▶ **Compito assegnato A**: Trascrivi senza modifiche la parte del brano sulla libertà di stampa compresa tra "Passando a un" e "negli Stati Uniti?", estremi inclusi.

▶ **Brano**:
§ §

Passando a un altro tema molto importante, il tre maggio scorso era la giornata mondiale per la libertà di stampa. È uscita la classica classifica di Reports Sans Frontières, voi avete fatto tante manifestazioni contro il bavaglio imposto sui media russi sulla guerra in Ucraina e siete molto attivi sul caso di Julian Assange. Qual è dal vostro punto di vista la condizione della libertà di stampa nel mondo e perché è importante che Assange non venga estradato negli Stati Uniti?

“La storia di Assange è rilevante perché rischia tanto. Se estradato dalla Gran Bretagna verso gli Stati Uniti rischia un processo iniquo perché tutti hanno già dichiarato prima del processo che è colpevole di spionaggio. Si parla di una pena di 170 anni di carcere, preceduta da un processo irregolare e dal carcere duro che equivale alla tortura. Se dovesse essere estradato sarebbe la fine del giornalismo investigativo, che viene considerato una minaccia da tutti quei governi che non vogliono far sapere le loro malefatte. Quindi è in gioco la libertà di stampa nel suo essere più profondo, che è la libertà di raccontare gli abusi di potere. Nel caso di Assange si parla di crimini di guerra, in altri casi sono violazioni dei diritti umani, corruzione, collusione con la criminalità organizzata. Il panorama a livello globale è grigio: ci sono una ventina di giornalisti in carcere in Bielorussia, ci sono già nove giornalisti assassinati in Messico quest’anno, in Russia è stato messo il bavaglio a tutti media indipendenti e ci sono 150 giornalisti in esilio. In Egitto, Iran e Cina abbiamo tanti giornalisti in carcere.

§ §

▶ **Compito assegnato B**: Sostituisci "dashed" con "dotted" nelle voci che vanno dalla prima fino alla riga che contiene "line at (600, 846): solid -> dashed", inclusa. Riporta soltanto queste righe, lasciando invariato tutto il resto.

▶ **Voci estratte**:
§ §

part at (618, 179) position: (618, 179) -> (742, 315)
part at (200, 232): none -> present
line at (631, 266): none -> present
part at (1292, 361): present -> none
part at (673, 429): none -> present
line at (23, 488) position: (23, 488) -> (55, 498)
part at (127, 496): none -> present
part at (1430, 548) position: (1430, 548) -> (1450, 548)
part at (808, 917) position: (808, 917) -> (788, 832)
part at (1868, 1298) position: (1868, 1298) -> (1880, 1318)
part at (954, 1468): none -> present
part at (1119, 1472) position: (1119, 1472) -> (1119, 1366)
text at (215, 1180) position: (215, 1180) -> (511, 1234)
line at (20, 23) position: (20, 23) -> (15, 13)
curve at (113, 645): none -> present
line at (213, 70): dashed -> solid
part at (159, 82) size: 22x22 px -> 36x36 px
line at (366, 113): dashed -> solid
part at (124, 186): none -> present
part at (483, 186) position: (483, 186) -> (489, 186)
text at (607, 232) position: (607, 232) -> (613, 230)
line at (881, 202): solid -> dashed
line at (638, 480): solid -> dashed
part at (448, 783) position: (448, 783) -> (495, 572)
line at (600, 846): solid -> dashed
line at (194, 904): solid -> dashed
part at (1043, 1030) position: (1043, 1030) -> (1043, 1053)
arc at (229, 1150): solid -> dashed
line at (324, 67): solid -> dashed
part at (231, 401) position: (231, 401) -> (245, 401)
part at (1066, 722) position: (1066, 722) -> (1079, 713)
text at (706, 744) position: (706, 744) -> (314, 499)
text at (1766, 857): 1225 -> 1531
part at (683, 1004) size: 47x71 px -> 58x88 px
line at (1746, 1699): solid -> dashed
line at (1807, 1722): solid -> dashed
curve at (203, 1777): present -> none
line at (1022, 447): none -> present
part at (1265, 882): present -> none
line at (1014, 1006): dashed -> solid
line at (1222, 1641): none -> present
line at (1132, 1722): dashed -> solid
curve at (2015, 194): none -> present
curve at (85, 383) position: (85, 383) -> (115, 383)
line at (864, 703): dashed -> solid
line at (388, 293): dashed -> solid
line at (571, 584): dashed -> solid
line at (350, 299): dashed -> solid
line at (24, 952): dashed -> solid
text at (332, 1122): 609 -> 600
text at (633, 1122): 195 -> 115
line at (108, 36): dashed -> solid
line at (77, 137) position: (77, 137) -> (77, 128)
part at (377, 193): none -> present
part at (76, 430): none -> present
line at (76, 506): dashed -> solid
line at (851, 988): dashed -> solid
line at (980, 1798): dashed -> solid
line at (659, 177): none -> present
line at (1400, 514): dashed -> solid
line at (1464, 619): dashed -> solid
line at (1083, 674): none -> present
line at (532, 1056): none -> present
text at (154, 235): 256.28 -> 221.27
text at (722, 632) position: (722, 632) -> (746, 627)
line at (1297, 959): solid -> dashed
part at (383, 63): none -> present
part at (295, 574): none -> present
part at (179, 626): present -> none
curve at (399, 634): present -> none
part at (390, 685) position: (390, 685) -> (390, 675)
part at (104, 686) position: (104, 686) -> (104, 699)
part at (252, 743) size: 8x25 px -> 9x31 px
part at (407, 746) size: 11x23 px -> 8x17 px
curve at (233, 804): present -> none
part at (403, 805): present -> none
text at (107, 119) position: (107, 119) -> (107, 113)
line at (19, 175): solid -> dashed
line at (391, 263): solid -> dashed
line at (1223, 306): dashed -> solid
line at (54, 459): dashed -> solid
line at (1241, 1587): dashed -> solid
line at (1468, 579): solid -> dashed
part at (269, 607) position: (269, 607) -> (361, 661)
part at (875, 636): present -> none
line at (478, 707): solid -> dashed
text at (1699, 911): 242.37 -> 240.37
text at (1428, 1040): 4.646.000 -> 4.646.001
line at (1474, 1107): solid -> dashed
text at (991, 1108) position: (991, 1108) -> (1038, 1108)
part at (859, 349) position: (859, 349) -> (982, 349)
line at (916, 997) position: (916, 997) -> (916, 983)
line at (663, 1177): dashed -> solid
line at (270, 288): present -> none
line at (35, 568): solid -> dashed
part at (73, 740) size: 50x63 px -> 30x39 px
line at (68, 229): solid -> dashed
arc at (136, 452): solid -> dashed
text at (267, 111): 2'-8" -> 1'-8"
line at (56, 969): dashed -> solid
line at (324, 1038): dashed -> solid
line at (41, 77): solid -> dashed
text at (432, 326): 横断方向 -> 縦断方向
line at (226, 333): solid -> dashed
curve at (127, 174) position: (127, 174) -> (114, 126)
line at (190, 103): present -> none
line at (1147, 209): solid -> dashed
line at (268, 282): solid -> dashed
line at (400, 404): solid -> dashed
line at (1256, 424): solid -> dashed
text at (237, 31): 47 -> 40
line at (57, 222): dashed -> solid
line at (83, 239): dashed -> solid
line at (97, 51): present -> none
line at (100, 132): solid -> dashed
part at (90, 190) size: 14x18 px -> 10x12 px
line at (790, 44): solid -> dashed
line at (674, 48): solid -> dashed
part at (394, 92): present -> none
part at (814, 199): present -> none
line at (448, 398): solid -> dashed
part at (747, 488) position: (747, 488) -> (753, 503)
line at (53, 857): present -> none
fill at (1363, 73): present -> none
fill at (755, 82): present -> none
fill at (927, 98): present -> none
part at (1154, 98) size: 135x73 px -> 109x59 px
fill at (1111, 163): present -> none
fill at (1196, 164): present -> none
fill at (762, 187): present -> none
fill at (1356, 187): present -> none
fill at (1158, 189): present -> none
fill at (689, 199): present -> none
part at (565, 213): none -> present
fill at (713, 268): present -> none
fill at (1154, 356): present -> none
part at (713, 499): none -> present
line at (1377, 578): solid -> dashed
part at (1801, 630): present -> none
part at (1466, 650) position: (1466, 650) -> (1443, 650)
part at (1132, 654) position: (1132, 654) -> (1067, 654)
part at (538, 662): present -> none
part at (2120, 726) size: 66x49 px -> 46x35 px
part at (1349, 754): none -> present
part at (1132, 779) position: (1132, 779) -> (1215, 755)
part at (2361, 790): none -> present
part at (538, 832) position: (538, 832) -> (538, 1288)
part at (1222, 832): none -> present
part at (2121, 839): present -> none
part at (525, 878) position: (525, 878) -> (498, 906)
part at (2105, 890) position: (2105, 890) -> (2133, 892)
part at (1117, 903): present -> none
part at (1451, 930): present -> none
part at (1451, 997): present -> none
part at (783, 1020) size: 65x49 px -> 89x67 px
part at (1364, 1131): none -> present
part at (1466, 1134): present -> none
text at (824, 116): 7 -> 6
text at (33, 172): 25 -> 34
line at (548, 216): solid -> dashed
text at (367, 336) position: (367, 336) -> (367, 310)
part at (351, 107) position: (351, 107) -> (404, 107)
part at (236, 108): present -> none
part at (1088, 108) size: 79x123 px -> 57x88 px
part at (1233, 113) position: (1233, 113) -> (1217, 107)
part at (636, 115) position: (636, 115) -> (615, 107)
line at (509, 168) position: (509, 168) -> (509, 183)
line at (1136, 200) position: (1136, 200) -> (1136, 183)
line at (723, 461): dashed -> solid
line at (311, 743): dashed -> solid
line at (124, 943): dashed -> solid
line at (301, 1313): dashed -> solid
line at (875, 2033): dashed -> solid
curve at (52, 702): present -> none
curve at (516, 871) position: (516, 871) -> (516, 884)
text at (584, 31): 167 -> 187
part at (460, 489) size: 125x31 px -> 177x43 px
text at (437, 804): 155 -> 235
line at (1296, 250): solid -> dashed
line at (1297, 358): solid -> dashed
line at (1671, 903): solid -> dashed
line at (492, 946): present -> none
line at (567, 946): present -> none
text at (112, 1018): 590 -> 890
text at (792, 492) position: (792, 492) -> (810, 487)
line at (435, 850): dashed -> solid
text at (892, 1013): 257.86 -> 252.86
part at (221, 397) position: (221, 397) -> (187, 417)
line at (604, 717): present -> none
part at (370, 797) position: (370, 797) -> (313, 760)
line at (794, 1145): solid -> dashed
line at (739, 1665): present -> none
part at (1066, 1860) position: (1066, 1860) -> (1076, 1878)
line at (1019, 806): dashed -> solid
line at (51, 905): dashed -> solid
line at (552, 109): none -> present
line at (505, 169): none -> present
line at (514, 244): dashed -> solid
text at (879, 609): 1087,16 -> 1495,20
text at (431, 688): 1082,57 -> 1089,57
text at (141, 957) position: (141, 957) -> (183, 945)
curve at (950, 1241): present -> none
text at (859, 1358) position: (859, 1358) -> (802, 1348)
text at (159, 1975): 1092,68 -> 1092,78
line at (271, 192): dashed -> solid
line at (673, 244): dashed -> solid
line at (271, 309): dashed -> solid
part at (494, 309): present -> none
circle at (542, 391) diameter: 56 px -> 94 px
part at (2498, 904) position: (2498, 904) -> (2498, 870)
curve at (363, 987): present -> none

§ §

▶ **Risultato A**:
Passando a un altro tema molto importante, il tre maggio scorso era la giornata mondiale per la libertà di stampa. È uscita la classica classifica di Reports Sans Frontières, voi avete fatto tante manifestazioni contro il bavaglio imposto sui media russi sulla guerra in Ucraina e siete molto attivi sul caso di Julian Assange. Qual è dal vostro punto di vista la condizione della libertà di stampa nel mondo e perché è importante che Assange non venga estradato negli Stati Uniti?

▶ **Risultato B**:
part at (618, 179) position: (618, 179) -> (742, 315)
part at (200, 232): none -> present
line at (631, 266): none -> present
part at (1292, 361): present -> none
part at (673, 429): none -> present
line at (23, 488) position: (23, 488) -> (55, 498)
part at (127, 496): none -> present
part at (1430, 548) position: (1430, 548) -> (1450, 548)
part at (808, 917) position: (808, 917) -> (788, 832)
part at (1868, 1298) position: (1868, 1298) -> (1880, 1318)
part at (954, 1468): none -> present
part at (1119, 1472) position: (1119, 1472) -> (1119, 1366)
text at (215, 1180) position: (215, 1180) -> (511, 1234)
line at (20, 23) position: (20, 23) -> (15, 13)
curve at (113, 645): none -> present
line at (213, 70): dotted -> solid
part at (159, 82) size: 22x22 px -> 36x36 px
line at (366, 113): dotted -> solid
part at (124, 186): none -> present
part at (483, 186) position: (483, 186) -> (489, 186)
text at (607, 232) position: (607, 232) -> (613, 230)
line at (881, 202): solid -> dotted
line at (638, 480): solid -> dotted
part at (448, 783) position: (448, 783) -> (495, 572)
line at (600, 846): solid -> dotted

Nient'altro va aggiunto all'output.